That cold winter morning, Rita's illness appeared in an interesting way. As I was driving to work, I noticed Rita on the street. She was wearing a sundress, a raincoat, and sandals. No winter coat, no sensible shoes, no hat. She didn't look miserable, but I could not fathom how she could be anything but hypothermic. So I pulled up along side Rita and asked if she needed a ride.
“Oh sure! I'm headin' to down to 3rd and Iowa Street.”
Her voice was vaguely southern in dialect, with a whimsical quality that could only be described as Blanche DuBois after smoking cheap cigars and drinking a fifth of whiskey. A lovely singsong cadence on an instrument that had long given out and only worked in screeches and rasps.
As we exited the parking lot and jostled over the uneven ice, Rita let out what I can only describe as a cackle – an unbridled giggle that, in another body, could be contagious, but coming from Rita, it was simply eerie.
“Are you a St. Ambrose Student?” She asked with a half grin.
I replied “No, I graduated from Monmouth College, last year.”
“Oh, Monmouth! I had a girl friend who went to Monmouth... She had a boy down there... I never went to Monmouth, but I visited... They were such beautiful people. I loved watching all the beautiful people...” her sentence trailed off as her eyes glazed and stared out the window.
At this point her eyes caught a panel on the door. My 2004 Toyota Corolla was equipped with automatic windows that were controlled from a faux wood panel on the arm rest. Stroking the poor mans mahogany accent, Rita mused, “I never thought I'd ride in a Cadillac...”
Unsure of what to say, I sat quietly, focusing on navigating the icy side streets. Rita's gaze floated from me to the wood on the door to a point in the distance. Under her breath she mused, “To dream the impossible...”
“DREAM!” I thought. The tension of here unpredictability was unnerving. Rita had always made me uneasy, but I was beginning to regret offering her a ride.
Luckily we we're nearing the place where I was to drop her off. Still a few blocks away, she turned to me and asked “Well, do you have any...Last requests?” then let out another cackle, solidifying the feeling of dread.
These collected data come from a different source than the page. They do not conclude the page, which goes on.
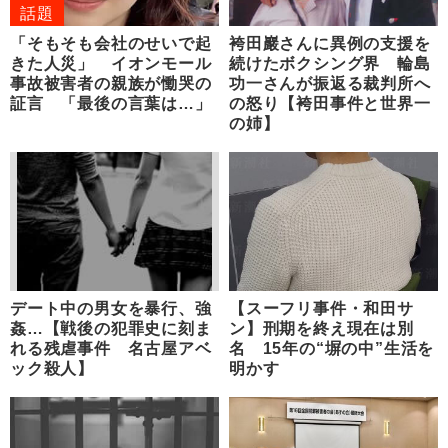
話題
「そもそも会社のせいで起
袴田巖さんに異例の支援を
きた人災」 イオンモール
続けたボクシング界 輪島
事故被害者の親族が慟哭の
功一さんが振返る裁判所へ
証言 「最後の言葉は…」
の怒り【袴田事件と世界一
の姉】
デート中の男女を暴行、強
【スーフリ事件・和田サ
姦…【戦後の犯罪史に刻ま
ン】刑期を終え現在は別
れる残虐事件 名古屋アベ
名 15年の“塀の中”生活を
ック殺人】
明かす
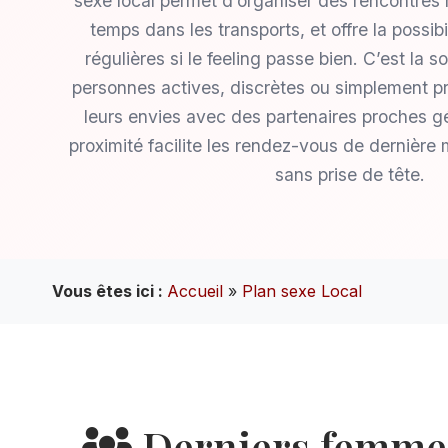
sexe local permet d’organiser des rencontres 
temps dans les transports, et offre la possibi
régulières si le feeling passe bien. C’est la so
personnes actives, discrètes ou simplement p
leurs envies avec des partenaires proches 
proximité facilite les rendez-vous de dernière 
sans prise de tête.
Vous êtes ici :
Accueil
»
Plan sexe Local
Derniers femmes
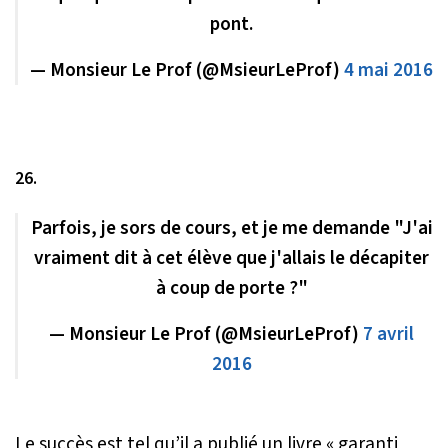
pont.
— Monsieur Le Prof (@MsieurLeProf)
4 mai 2016
26.
Parfois, je sors de cours, et je me demande "J'ai
vraiment dit à cet élève que j'allais le décapiter
à coup de porte ?"
— Monsieur Le Prof (@MsieurLeProf)
7 avril
2016
Le succès est tel qu’il a publié un livre
« garanti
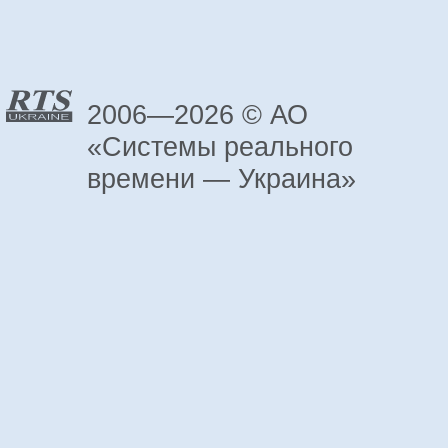
2006—2026 © АО
«Системы реального
времени — Украина»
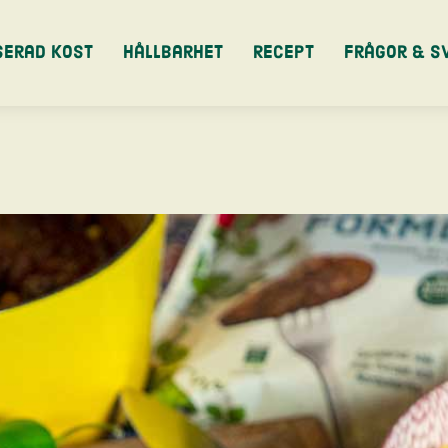
serad kost
Hållbarhet
Recept
Frågor & S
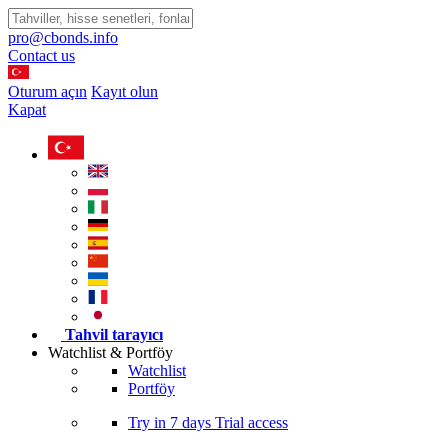
pro@cbonds.info
Contact us
Oturum açın
Kayıt olun
Kapat
Tahvil tarayıcı
Watchlist & Portföy
Watchlist
Portföy
Try in
7 days
Trial access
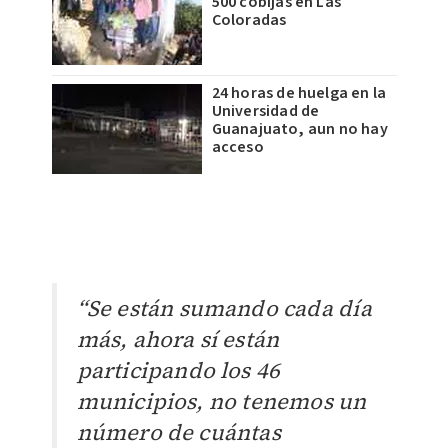
500 cobijas en Las
Coloradas
24 horas de huelga en la
Universidad de
Guanajuato, aun no hay
acceso
“Se están sumando cada día
más, ahora sí están
participando los 46
municipios, no tenemos un
número de cuántas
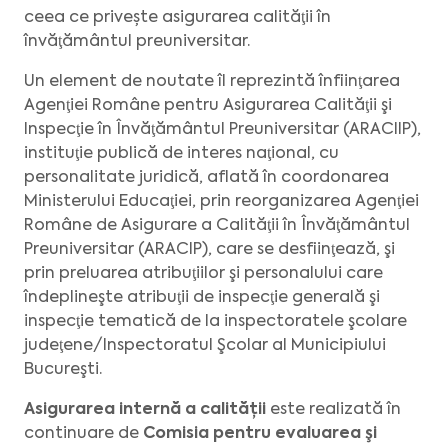
ceea ce privește asigurarea calităţii în
învăţământul preuniversitar.
Un element de noutate îl reprezintă înfiinţarea
Agenţiei Române pentru Asigurarea Calităţii şi
Inspecţie în Învăţământul Preuniversitar (ARACIIP),
instituţie publică de interes naţional, cu
personalitate juridică, aflată în coordonarea
Ministerului Educaţiei, prin reorganizarea Agenţiei
Române de Asigurare a Calităţii în Învăţământul
Preuniversitar (ARACIP), care se desfiinţează, şi
prin preluarea atribuţiilor şi personalului care
îndeplineşte atribuţii de inspecţie generală şi
inspecţie tematică de la inspectoratele şcolare
judeţene/Inspectoratul Şcolar al Municipiului
Bucureşti.
Asigurarea internă a calității
este realizată în
continuare de
Comisia pentru evaluarea şi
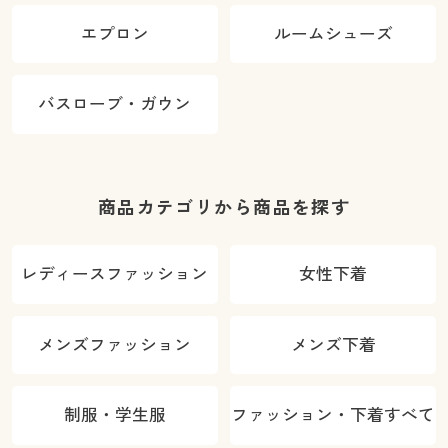
エプロン
ルームシューズ
バスローブ・ガウン
商品カテゴリから商品を探す
レディースファッション
女性下着
メンズファッション
メンズ下着
制服・学生服
ファッション・下着すべて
I couldn't tell if she thought she was a lounge singer or an executioner, but her instability was not something I wanted to test. I quickly found a space along the side walk and put the car in park. She sidled out of the vehicle with surprising fluidity and grace. As she wandered away from me and towards the warehouse on the corner, she turned and gave me one final toothy grin and a wiggle of her fingers, then laughed as she turned the corner.